Where Do You Bury a Nazi?

Even if the Volksbund is cautious in its dealings with AfD members, Germany’s far-right party is vocal about its support for the group and its mission. On the AfD website, a petition by its leader, Alice Weidel, lists funding the group as one of its legislative priorities, along with establishing a “National Day for Unborn Life” and a plan to block Gazan refugees from entering Germany. Jan-Phillip Tadsen, an AfD state parliament member in Germany’s northeastern Mecklenburg-Vorpommern, told me that he is both a Volksbund donor and that he likes to lay wreaths at its ceremonies from the AfD.

The Volksbund does have supporters across the political spectrum: Several Volksbund officials I talked to said their biggest political patrons belonged to the Christian Democratic Union, Germany’s center-right party. One Green Party member I contacted told me she supported the group because it promoted peace and was opposed to far-right extremism.

Still, the possibility that far-right extremists could co-opt the Volksbund is a concern for some, including its former leadership. “I fear this organization is at huge risk of being instrumentalized,” Markus Meckel, the Volksbund’s president until 2016, told me when I met him in Berlin. Meckel, a former Protestant pastor, grew up in East Germany, where the Communist regime refused to build World War II memorials because they were seen as inherently pro-Nazi — an approach Meckel said he didn’t agree with because it sidestepped the hard questions of history. When he came to lead the Volksbund in 2013, however, he said he was startled by the group’s emphasis on commemoration. “There was this attitude there of ‘Our poor boys; look at what happened to them in the battlefield,’” he said. For an organization so concerned with the past, the Volksbund had seemed to sideline the mantra of “never again.”

Meckel decided he would undertake a reform project at the Volksbund. After having a look at the materials being distributed by the group, he found most of them to be inappropriate — for example, commemoration books for dead Wehrmacht soldiers that told about their lives but left out any information on the crimes German soldiers committed, or Christmas cards sent to families who had donated that told “sad stories from the western front.” The fliers the Volksbund distributed at its cemeteries focused mainly on the architecture. “But there was nothing about the war, nothing about why the soldiers were even there,” he said. Meckel ordered the publications to cease until they could be rewritten. Meckel also told me that the Volksbund staff almost exclusively focused on identifying the graves of German soldiers and ignored civilian remains.
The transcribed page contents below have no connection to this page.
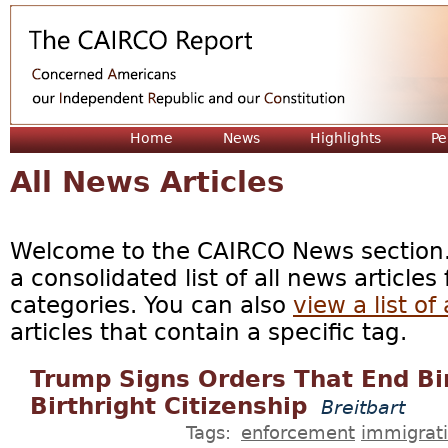
Jum
Home
News
Highlights
Pe
All News Articles
Welcome to the CAIRCO News section. 
a consolidated list of all news articles
categories. You can also
view a list of 
articles that contain a specific tag.
Trump Signs Orders That End Bir
Birthright Citizenship
Breitbart
Tags:
enforcement
immigrat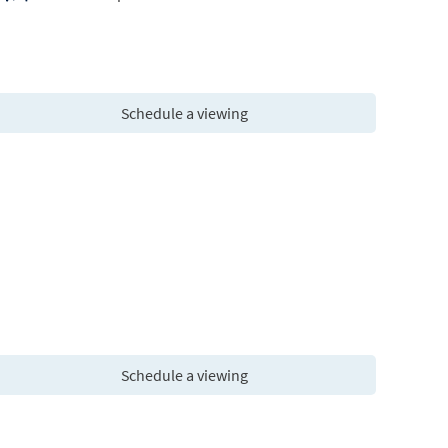
Schedule a viewing
Schedule a viewing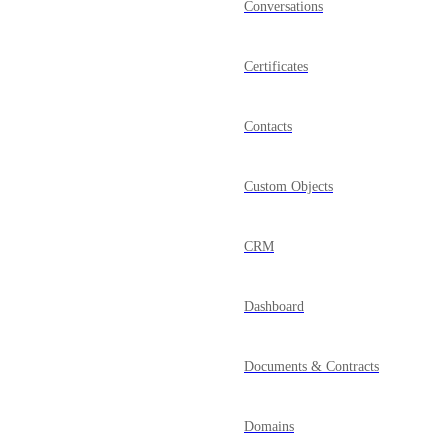
Conversations
Certificates
Contacts
Custom Objects
CRM
Dashboard
Documents & Contracts
Domains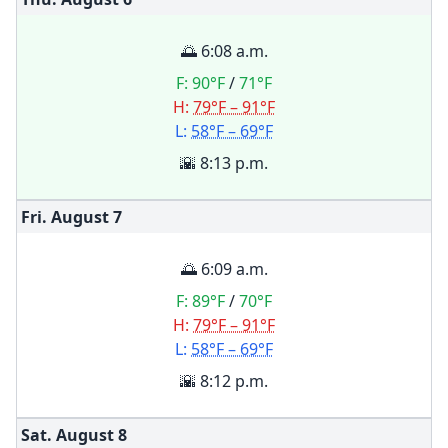
🌅 6:08 a.m.
F:
90°F
/
71°F
H:
79°F – 91°F
L:
58°F – 69°F
🌇 8:13 p.m.
Fri. August
7
🌅 6:09 a.m.
F:
89°F
/
70°F
H:
79°F – 91°F
L:
58°F – 69°F
🌇 8:12 p.m.
Sat. August
8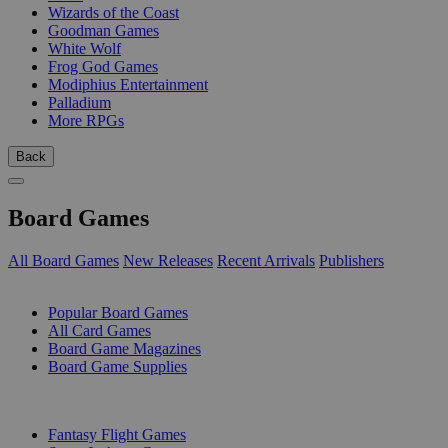
Wizards of the Coast
Goodman Games
White Wolf
Frog God Games
Modiphius Entertainment
Palladium
More RPGs
Back
Board Games
All Board Games
New Releases
Recent Arrivals
Publishers
SUB-CATEGORIES
Popular Board Games
All Card Games
Board Game Magazines
Board Game Supplies
PUBLISHERS
Fantasy Flight Games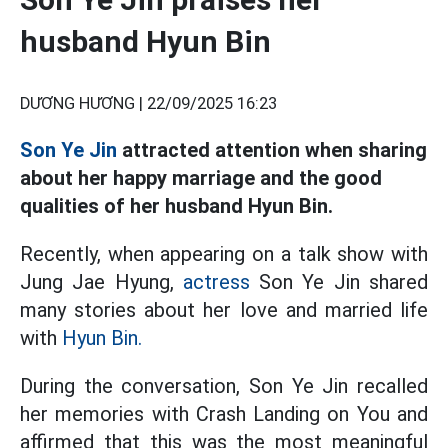
husband Hyun Bin
DƯƠNG HƯƠNG |
22/09/2025 16:23
Son Ye Jin
attracted attention when sharing
about her happy marriage and the good
qualities of her husband Hyun Bin.
Recently, when appearing on a talk show with
Jung Jae Hyung,
actress
Son Ye Jin shared
many stories about her love and married life
with
Hyun Bin.
During the conversation, Son Ye Jin recalled
her memories with Crash Landing on You and
affirmed that this was the most meaningful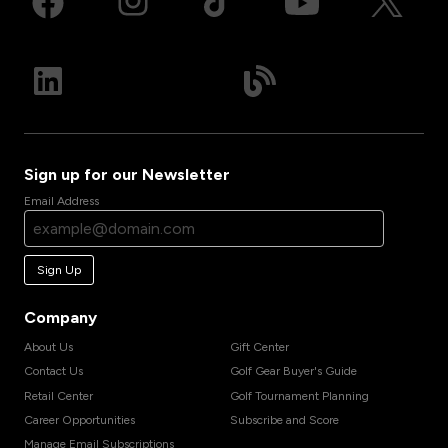
Sign up for our Newsletter
Email Address
Sign Up
Company
About Us
Gift Center
Contact Us
Golf Gear Buyer's Guide
Retail Center
Golf Tournament Planning
Career Opportunities
Subscribe and Score
Manage Email Subscriptions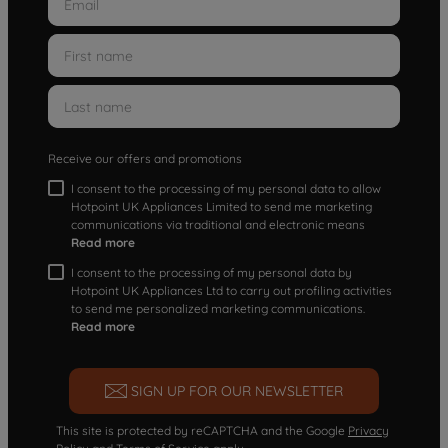
Receive our offers and promotions
I consent to the processing of my personal data to allow
Hotpoint UK Appliances Limited to send me marketing
communications via traditional and electronic means
Read more
I consent to the processing of my personal data by
Hotpoint UK Appliances Ltd to carry out profiling activities
to send me personalized marketing communications.
Read more
SIGN UP FOR OUR NEWSLETTER
This site is protected by reCAPTCHA and the Google
Privacy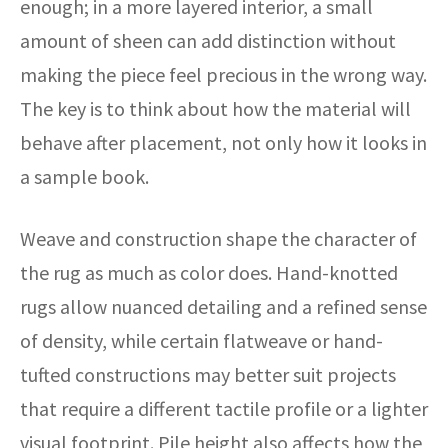
enough; in a more layered interior, a small
amount of sheen can add distinction without
making the piece feel precious in the wrong way.
The key is to think about how the material will
behave after placement, not only how it looks in
a sample book.
Weave and construction shape the character of
the rug as much as color does. Hand-knotted
rugs allow nuanced detailing and a refined sense
of density, while certain flatweave or hand-
tufted constructions may better suit projects
that require a different tactile profile or a lighter
visual footprint. Pile height also affects how the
Before long, the new president was looking into the Volksbund’s finances. One concern was that with each year, there were fewer war widows still alive to make contributions, and the organization’s income was declining. But equally troubling, Meckel said, was that some of the remaining donors had very questionable backgrounds. In one case, Meckel found that a large contributor was actually an organization that he suspected was founded by SS veterans. The group now sent money through a charitable foundation to obscure the funding’s Nazi ties, Meckel told me. “The question is: Who is sponsoring this?” he said.